Copy word for word, please, the lines of the entries below running from the one containing "nose: (693, 445)" to the one containing "right hip: (685, 1368)", both ends included.
**** Provided data
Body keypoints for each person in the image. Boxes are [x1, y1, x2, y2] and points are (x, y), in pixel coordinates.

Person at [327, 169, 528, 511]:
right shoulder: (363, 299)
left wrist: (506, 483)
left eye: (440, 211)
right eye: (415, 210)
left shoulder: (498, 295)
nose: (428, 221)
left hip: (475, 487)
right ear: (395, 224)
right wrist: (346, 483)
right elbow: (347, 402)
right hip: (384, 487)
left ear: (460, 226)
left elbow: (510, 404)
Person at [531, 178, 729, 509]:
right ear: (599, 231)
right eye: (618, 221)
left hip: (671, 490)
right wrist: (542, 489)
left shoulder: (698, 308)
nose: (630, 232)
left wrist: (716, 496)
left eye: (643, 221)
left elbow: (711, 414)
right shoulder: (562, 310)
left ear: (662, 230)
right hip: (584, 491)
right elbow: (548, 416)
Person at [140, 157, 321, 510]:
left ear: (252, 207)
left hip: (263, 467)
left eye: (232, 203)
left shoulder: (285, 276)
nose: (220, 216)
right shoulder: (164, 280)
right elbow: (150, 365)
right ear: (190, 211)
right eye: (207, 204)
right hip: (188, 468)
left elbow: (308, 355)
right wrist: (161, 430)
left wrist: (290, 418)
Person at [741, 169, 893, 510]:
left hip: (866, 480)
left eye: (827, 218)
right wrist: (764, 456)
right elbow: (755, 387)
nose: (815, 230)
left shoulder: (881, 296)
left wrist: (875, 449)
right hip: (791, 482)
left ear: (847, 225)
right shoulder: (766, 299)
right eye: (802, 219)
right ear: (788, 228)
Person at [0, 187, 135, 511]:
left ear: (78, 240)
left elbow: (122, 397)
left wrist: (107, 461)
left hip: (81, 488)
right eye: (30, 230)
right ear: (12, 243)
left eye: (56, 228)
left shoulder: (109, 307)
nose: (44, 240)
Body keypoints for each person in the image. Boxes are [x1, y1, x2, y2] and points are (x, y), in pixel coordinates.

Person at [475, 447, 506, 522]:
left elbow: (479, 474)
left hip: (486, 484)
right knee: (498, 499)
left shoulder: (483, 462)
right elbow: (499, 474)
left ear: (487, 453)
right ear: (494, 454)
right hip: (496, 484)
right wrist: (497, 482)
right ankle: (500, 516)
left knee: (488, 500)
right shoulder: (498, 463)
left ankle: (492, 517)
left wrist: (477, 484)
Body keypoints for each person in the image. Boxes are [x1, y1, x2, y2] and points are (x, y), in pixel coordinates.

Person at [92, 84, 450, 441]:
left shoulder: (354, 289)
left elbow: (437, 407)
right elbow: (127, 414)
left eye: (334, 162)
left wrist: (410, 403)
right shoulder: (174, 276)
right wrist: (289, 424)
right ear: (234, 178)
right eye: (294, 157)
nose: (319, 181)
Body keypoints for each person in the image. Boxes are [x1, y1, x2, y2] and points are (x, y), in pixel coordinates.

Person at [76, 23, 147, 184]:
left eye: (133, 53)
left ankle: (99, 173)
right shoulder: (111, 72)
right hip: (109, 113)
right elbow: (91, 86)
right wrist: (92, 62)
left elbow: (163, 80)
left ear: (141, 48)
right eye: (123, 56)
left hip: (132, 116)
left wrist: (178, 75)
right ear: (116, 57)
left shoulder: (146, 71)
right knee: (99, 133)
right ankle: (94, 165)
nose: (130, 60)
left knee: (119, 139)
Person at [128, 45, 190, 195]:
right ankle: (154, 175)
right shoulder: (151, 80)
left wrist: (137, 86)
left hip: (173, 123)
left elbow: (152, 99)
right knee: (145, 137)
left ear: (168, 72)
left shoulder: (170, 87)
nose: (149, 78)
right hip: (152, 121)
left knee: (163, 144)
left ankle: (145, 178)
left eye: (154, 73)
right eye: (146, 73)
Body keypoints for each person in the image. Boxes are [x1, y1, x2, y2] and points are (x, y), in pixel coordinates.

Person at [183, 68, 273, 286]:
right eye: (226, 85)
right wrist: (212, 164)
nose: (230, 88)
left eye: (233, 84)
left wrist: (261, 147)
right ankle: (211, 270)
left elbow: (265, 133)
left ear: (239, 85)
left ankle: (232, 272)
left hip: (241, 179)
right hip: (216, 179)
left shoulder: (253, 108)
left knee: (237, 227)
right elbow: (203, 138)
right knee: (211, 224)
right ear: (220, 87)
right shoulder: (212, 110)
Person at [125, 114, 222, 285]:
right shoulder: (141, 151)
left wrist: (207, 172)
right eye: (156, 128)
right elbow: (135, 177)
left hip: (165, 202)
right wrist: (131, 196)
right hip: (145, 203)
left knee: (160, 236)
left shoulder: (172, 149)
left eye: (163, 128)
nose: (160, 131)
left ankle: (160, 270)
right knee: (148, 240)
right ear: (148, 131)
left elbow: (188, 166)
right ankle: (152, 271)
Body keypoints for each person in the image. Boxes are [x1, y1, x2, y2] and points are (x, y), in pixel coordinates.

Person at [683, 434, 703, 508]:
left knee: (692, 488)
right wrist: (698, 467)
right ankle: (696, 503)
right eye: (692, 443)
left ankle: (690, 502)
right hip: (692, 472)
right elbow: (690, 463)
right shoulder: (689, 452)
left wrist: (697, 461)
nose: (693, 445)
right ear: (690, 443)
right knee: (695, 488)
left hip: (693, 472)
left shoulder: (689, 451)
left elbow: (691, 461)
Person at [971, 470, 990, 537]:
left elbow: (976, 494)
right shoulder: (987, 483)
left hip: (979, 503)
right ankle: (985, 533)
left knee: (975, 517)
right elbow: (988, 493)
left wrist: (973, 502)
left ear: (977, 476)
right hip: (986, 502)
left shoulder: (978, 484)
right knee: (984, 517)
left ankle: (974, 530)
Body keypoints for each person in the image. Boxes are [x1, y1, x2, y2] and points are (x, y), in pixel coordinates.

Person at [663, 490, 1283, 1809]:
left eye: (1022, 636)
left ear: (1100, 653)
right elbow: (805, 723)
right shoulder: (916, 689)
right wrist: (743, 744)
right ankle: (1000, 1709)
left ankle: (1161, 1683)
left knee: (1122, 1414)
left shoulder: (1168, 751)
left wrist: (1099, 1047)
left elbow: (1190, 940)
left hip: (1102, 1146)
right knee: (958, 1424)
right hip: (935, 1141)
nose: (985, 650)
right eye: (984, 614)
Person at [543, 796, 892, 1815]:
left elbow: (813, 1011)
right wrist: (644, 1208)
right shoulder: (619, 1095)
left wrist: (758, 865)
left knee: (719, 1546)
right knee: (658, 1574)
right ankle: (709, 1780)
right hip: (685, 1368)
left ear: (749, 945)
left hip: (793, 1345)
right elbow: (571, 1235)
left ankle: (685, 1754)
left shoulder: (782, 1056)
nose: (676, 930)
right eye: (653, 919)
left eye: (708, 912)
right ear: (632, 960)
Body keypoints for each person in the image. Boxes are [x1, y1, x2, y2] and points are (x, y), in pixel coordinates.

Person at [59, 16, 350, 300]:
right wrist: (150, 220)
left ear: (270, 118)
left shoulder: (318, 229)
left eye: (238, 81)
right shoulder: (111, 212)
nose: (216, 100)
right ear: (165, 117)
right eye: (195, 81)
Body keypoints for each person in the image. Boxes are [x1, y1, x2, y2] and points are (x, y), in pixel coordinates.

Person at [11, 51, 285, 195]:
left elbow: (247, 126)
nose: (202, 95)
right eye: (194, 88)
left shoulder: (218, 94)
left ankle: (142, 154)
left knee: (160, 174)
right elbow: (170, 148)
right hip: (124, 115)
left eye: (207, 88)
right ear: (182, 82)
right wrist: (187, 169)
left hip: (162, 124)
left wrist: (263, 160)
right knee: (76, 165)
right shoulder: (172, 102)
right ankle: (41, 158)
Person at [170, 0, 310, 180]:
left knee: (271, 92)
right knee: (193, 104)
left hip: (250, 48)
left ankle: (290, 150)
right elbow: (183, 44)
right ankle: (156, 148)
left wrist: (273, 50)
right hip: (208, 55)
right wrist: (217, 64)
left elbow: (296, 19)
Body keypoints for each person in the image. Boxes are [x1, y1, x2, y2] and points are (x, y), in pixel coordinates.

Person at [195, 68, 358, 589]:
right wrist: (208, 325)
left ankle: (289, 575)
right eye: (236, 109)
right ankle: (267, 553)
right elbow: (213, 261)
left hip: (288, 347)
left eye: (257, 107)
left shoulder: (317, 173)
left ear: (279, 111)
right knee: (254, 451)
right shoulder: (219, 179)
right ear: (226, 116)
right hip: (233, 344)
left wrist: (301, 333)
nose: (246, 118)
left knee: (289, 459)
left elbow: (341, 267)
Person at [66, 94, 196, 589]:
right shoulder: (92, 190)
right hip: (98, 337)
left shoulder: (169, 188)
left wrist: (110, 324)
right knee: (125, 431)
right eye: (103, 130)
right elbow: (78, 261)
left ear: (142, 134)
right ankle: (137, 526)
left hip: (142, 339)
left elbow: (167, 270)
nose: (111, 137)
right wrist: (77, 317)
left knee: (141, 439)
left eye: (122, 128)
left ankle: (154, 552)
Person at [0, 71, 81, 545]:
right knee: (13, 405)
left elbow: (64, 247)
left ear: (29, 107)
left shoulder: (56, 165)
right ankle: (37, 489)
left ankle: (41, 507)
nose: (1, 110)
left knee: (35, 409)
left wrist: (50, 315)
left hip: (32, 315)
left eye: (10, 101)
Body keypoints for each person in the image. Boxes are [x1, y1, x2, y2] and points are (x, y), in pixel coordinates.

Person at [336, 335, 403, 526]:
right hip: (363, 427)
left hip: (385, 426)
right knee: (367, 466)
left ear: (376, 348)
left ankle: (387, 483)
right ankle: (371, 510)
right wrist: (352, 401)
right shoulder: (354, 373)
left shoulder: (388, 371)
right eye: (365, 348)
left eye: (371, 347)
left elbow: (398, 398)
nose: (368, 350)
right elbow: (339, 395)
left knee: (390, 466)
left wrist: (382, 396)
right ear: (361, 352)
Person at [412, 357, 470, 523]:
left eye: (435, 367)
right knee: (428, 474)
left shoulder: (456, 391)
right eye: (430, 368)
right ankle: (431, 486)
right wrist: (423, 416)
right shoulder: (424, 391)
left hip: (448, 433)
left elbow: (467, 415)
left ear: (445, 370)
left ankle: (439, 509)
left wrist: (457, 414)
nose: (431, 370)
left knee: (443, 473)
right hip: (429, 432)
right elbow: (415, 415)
********
Answer to this exercise:
nose: (693, 445)
right ear: (690, 443)
right knee: (695, 488)
left hip: (693, 472)
left shoulder: (689, 451)
left elbow: (691, 461)
Person at [971, 470, 990, 537]:
left elbow: (976, 494)
right shoulder: (987, 483)
left hip: (979, 503)
right ankle: (985, 533)
left knee: (975, 517)
right elbow: (988, 493)
left wrist: (973, 502)
left ear: (977, 476)
right hip: (986, 502)
left shoulder: (978, 484)
right knee: (984, 517)
left ankle: (974, 530)
Body keypoints for each person in the image. Boxes are [x1, y1, x2, y2] and points are (x, y), in pixel coordinates.

Person at [663, 490, 1283, 1809]:
left eye: (1022, 636)
left ear: (1100, 653)
right elbow: (805, 723)
right shoulder: (916, 689)
right wrist: (743, 744)
right ankle: (1000, 1709)
left ankle: (1161, 1683)
left knee: (1122, 1414)
left shoulder: (1168, 751)
left wrist: (1099, 1047)
left elbow: (1190, 940)
left hip: (1102, 1146)
right knee: (958, 1424)
right hip: (935, 1141)
nose: (985, 650)
right eye: (984, 614)
Person at [543, 796, 892, 1815]:
left elbow: (813, 1011)
right wrist: (644, 1208)
right shoulder: (619, 1095)
left wrist: (758, 865)
left knee: (719, 1546)
right knee: (658, 1574)
right ankle: (709, 1780)
right hip: (685, 1368)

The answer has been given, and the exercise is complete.